18 Nu ik oud en grijs ben, verlaat mij niet, o God, zodat ik het nageslacht, elk nieuw kind, kan verhalen van de macht van uw arm.
|
|
|
Lied/psalm 148: 4 en 5
4. Al wat op berg en heuvels leeft, gij bomen die uw vruchten geeft,
gij bossen met uw opgaand hout, gij wild en vee in veld en woud,
vogels die onbezwaard kunt zingen, mensen en dieren, stervelingen,
alles wat levensadem heeft, weest nu verblijd omdat gij leeft!
5. Koningen die op aarde troont, en natiën die rondom woont,
gij rechters met uw ambt bekleed, gij vorsten tot het recht gereed,
gij jongemannen en gij maagden, gij kinderen en hoogbedaagden,
mensen in ouderdom en jeugd, verhoogt de HEER en wees verheugd!
Preek over de oude dag
Antwoordlied 905: 1, 3 en 4
1. Wie zich door God alleen laat leiden, enkel van Hem zijn heil verwacht,
weet Hem nabij, ook in de tijden die dreigend zwart zijn als de nacht.
Want wie op God alleen vertrouwt, heeft nooit op zand zijn huis gebouwd.
3. Laat dan uw stilte ook uw kracht zijn en leef uw leven opgewekt.
Laat Gods genade u genoeg zijn, die voor u uit zijn sporen trekt.
Hij is het zelf die ons voorziet; wat ons ontbreekt, ontgaat Hem niet.
4. Zing maar en bid, en ga Gods wegen, doe wat uw hand vindt om te doen.
Weet dat de hemel zelf u zegent, u brengt naar weiden fris en groen.

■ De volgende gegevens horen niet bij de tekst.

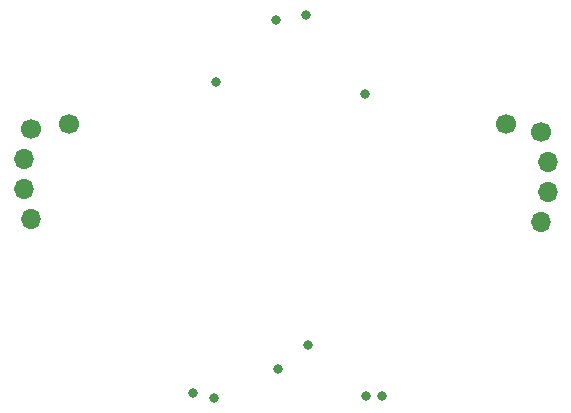
<source format=gbr>
%TF.GenerationSoftware,KiCad,Pcbnew,7.0.9*%
%TF.CreationDate,2023-12-02T23:17:25+01:00*%
%TF.ProjectId,pilkbadge,70696c6b-6261-4646-9765-2e6b69636164,rev?*%
%TF.SameCoordinates,Original*%
%TF.FileFunction,Copper,L1,Top*%
%TF.FilePolarity,Positive*%
%FSLAX46Y46*%
G04 Gerber Fmt 4.6, Leading zero omitted, Abs format (unit mm)*
G04 Created by KiCad (PCBNEW 7.0.9) date 2023-12-02 23:17:25*
%MOMM*%
%LPD*%
G01*
G04 APERTURE LIST*
%TA.AperFunction,ComponentPad*%
%ADD10C,1.700000*%
%TD*%
%TA.AperFunction,ComponentPad*%
%ADD11O,1.700000X1.700000*%
%TD*%
%TA.AperFunction,ViaPad*%
%ADD12C,0.800000*%
%TD*%
G04 APERTURE END LIST*
D10*
%TO.P,J4,1,Pin_1*%
%TO.N,unconnected-(J4-Pin_1-Pad1)*%
X89500000Y-79750000D03*
%TD*%
%TO.P,J3,1,Pin_1*%
%TO.N,unconnected-(J3-Pin_1-Pad1)*%
X126500000Y-79750000D03*
%TD*%
%TO.P,J1,1,Pin_1*%
%TO.N,Net-(J1-Pin_1)*%
X86300000Y-80200000D03*
D11*
%TO.P,J1,2,Pin_2*%
%TO.N,Net-(J1-Pin_2)*%
X85700000Y-82740000D03*
%TO.P,J1,3,Pin_3*%
%TO.N,unconnected-(J1-Pin_3-Pad3)*%
X85700000Y-85280000D03*
%TO.P,J1,4,Pin_4*%
%TO.N,unconnected-(J1-Pin_4-Pad4)*%
X86300000Y-87820000D03*
%TD*%
D10*
%TO.P,J2,1,Pin_1*%
%TO.N,+BATT*%
X129495661Y-80452986D03*
D11*
%TO.P,J2,2,Pin_2*%
%TO.N,Net-(J1-Pin_2)*%
X130095661Y-82992986D03*
%TO.P,J2,3,Pin_3*%
%TO.N,unconnected-(J2-Pin_3-Pad3)*%
X130095661Y-85532986D03*
%TO.P,J2,4,Pin_4*%
%TO.N,unconnected-(J2-Pin_4-Pad4)*%
X129495661Y-88072986D03*
%TD*%
D12*
%TO.N,+BATT*%
X114600000Y-77200000D03*
X109600000Y-70500000D03*
X107100000Y-71000000D03*
%TO.N,-BATT*%
X107200000Y-100500000D03*
X109800000Y-98500000D03*
%TO.N,unconnected-(U1-GND-PadG)*%
X100000000Y-102500000D03*
X101800000Y-103000000D03*
X102000000Y-76200000D03*
%TO.N,unconnected-(U1-Pad5V)*%
X116000000Y-102800000D03*
X114700000Y-102800000D03*
%TD*%
M02*

</source>
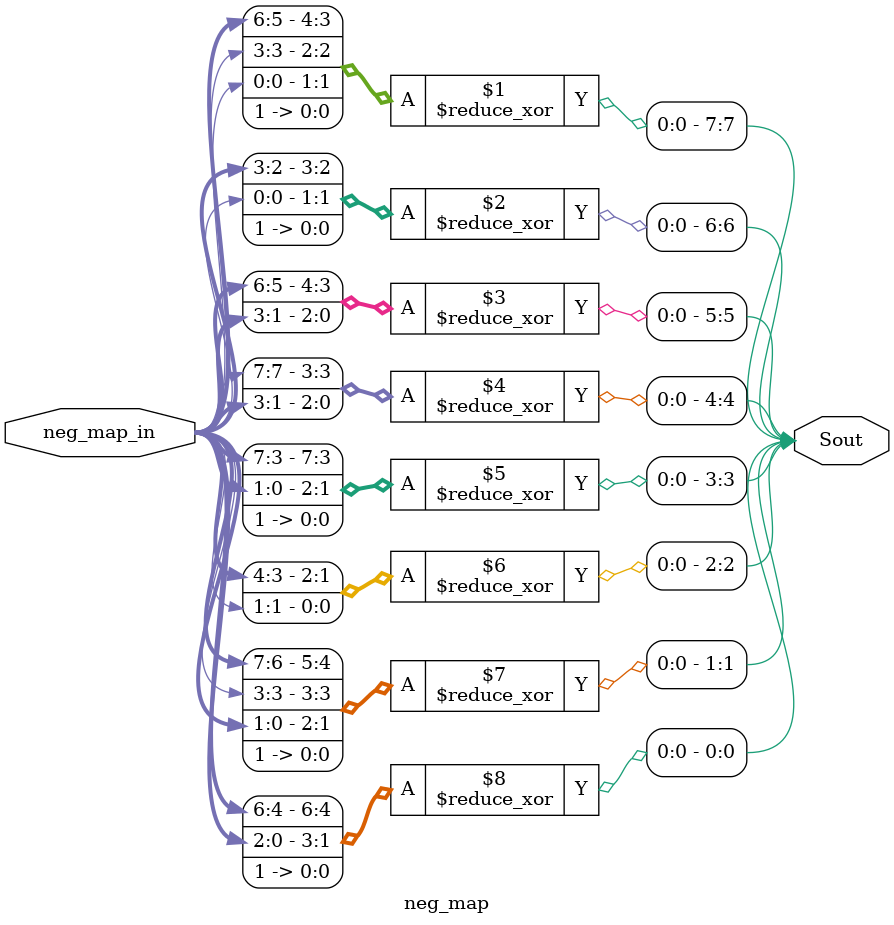
<source format=v>
module neg_map(neg_map_in,Sout);

input [7:0] neg_map_in;
output [7:0] Sout;

assign Sout[7] = ^{ neg_map_in[6],neg_map_in[5],neg_map_in[3],neg_map_in[0],1'b1 };

assign Sout[6] = ^{ neg_map_in[3],neg_map_in[2],neg_map_in[0],1'b1 };

assign Sout[5] = ^{ neg_map_in[6],neg_map_in[5],neg_map_in[3],neg_map_in[2],neg_map_in[1]};

assign Sout[4] = ^{ neg_map_in[7],neg_map_in[3],neg_map_in[2],neg_map_in[1]};

assign Sout[3] = ^{ neg_map_in[7],neg_map_in[6],neg_map_in[5],neg_map_in[4],neg_map_in[3],
                    neg_map_in[1],neg_map_in[0],1'b1};
					
assign Sout[2] = ^{ neg_map_in[4],neg_map_in[3],neg_map_in[1]};

assign Sout[1] = ^{ neg_map_in[7],neg_map_in[6],neg_map_in[3],neg_map_in[1],neg_map_in[0],1'b1 };

assign Sout[0] = ^{ neg_map_in[6],neg_map_in[5],neg_map_in[4],neg_map_in[2],neg_map_in[1],
                    neg_map_in[0],1'b1 };
					
endmodule					
</source>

Wie zich op God alleen verlaat, weet dat Hij altijd met ons gaat.
Slotgebed, stil gebed en Onze Vader
Collecte
Slotlied (staand) 903: 3, 4 en 5
3. In het duister van de tijden ben ik nooit alleen geweest, want God gaf mij ten geleide op mijn wegen woord en Geest. Ja, de Heer doet mij geloven, Hij ontstak in mij het licht van het innerlijk gezicht, dat zal dood noch duivel doven.
Alle dingen hebben tijd, maar Gods liefde eeuwigheid.
4. Wat mijn ogen ooit ontwaarden droeg het merk van Gods beleid; Hij heeft hemel, zee en aarde om mijn bestwil toebereid. Dieren, kruiden uitgelezen, alle vrucht aan struik en boom, bronnen, vissen in de stroom, overal is 't goed te wezen.
Alle dingen hebben tijd, maar Gods liefde eeuwigheid.
5. Omdat Gij mijn hart doet branden, omdat Gij mij zo bemint, hef ik, Heer, tot U mijn handen: Vader, zie ik ben uw kind. Wil mij de genade geven, U te dienen, hier en nu; God die liefde zijt, aan U vast te houden, heel mijn leven,
tot ik U na deze tijd liefheb in der eeuwigheid.